Byte order reversal


About this recipe

This recipe gives a compact ARM Instruction Sequence to perform byte order reversal ie. reversing the endianess of a word.

The details

Changing the endianess of a word can be a common operation in certain applications. For example when communicating word sized data as a stream of bytes to a receiver of the opposite endianess.

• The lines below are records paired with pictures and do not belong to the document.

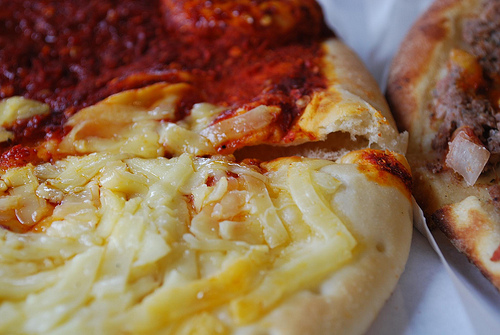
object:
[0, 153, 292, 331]
cheesy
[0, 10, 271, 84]
sauce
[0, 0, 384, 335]
pizza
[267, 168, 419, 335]
good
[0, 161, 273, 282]
onions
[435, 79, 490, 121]
meat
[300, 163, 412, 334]
crust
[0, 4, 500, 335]
scene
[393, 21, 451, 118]
bread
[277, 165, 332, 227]
close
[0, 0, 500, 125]
background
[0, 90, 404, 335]
food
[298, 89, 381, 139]
bread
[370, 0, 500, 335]
another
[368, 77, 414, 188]
edge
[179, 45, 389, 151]
part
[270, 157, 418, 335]
outer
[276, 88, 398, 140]
doughy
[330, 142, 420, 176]
crispy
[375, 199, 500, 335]
cloth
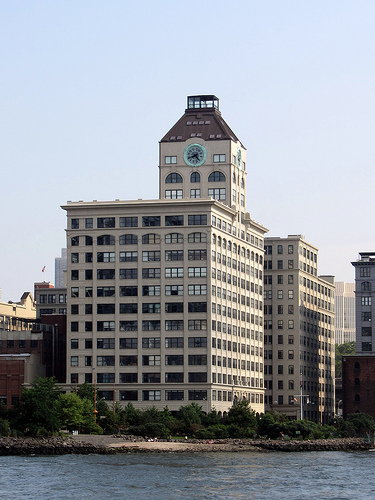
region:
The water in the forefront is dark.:
[114, 460, 150, 498]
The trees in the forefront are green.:
[26, 383, 83, 423]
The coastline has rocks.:
[19, 439, 75, 452]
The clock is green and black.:
[183, 139, 207, 166]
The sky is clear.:
[24, 107, 81, 146]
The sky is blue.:
[18, 96, 80, 143]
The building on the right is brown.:
[346, 359, 369, 414]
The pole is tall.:
[90, 372, 99, 413]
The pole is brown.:
[90, 366, 98, 412]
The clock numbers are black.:
[186, 142, 210, 168]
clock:
[184, 138, 209, 168]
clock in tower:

This operation can be performed efficiently on the ARM, using just four instructions. The word to be reversed is held in a1 both on entry and exit of this instruction sequence. ip is used as a temporary register (For more information about these register names see Interfacing Assembly Language and C):

    EOR    ip, a1, a1, ror #16
    BIC    ip, ip, #&ff0000
    MOV    a1, a1, ror #8
    EOR    a1, a1, ip, lsr #8

A demonstration program which should help explain how this works has been provided in source form in the examples directory. To compile this program and run it under armsd first set your current directory to be examples and then use the following commands:

>armcc bytedemo.c -o bytedemo -li -apcs 3/32bit
>armsd -li bytedemo
A.R.M. Source-level Debugger, version 4.10 (A.R.M.) [Aug 26 1992]
ARMulator V1.20, 512 Kb RAM, MMU present, Demon 1.01, FPE, Little endian.
Object program file bytedemo
armsd: go
    ... demonstration program executes ...

Note that this program uses ANSI control codes, so should work on most terminal types under Unix and also on the PC.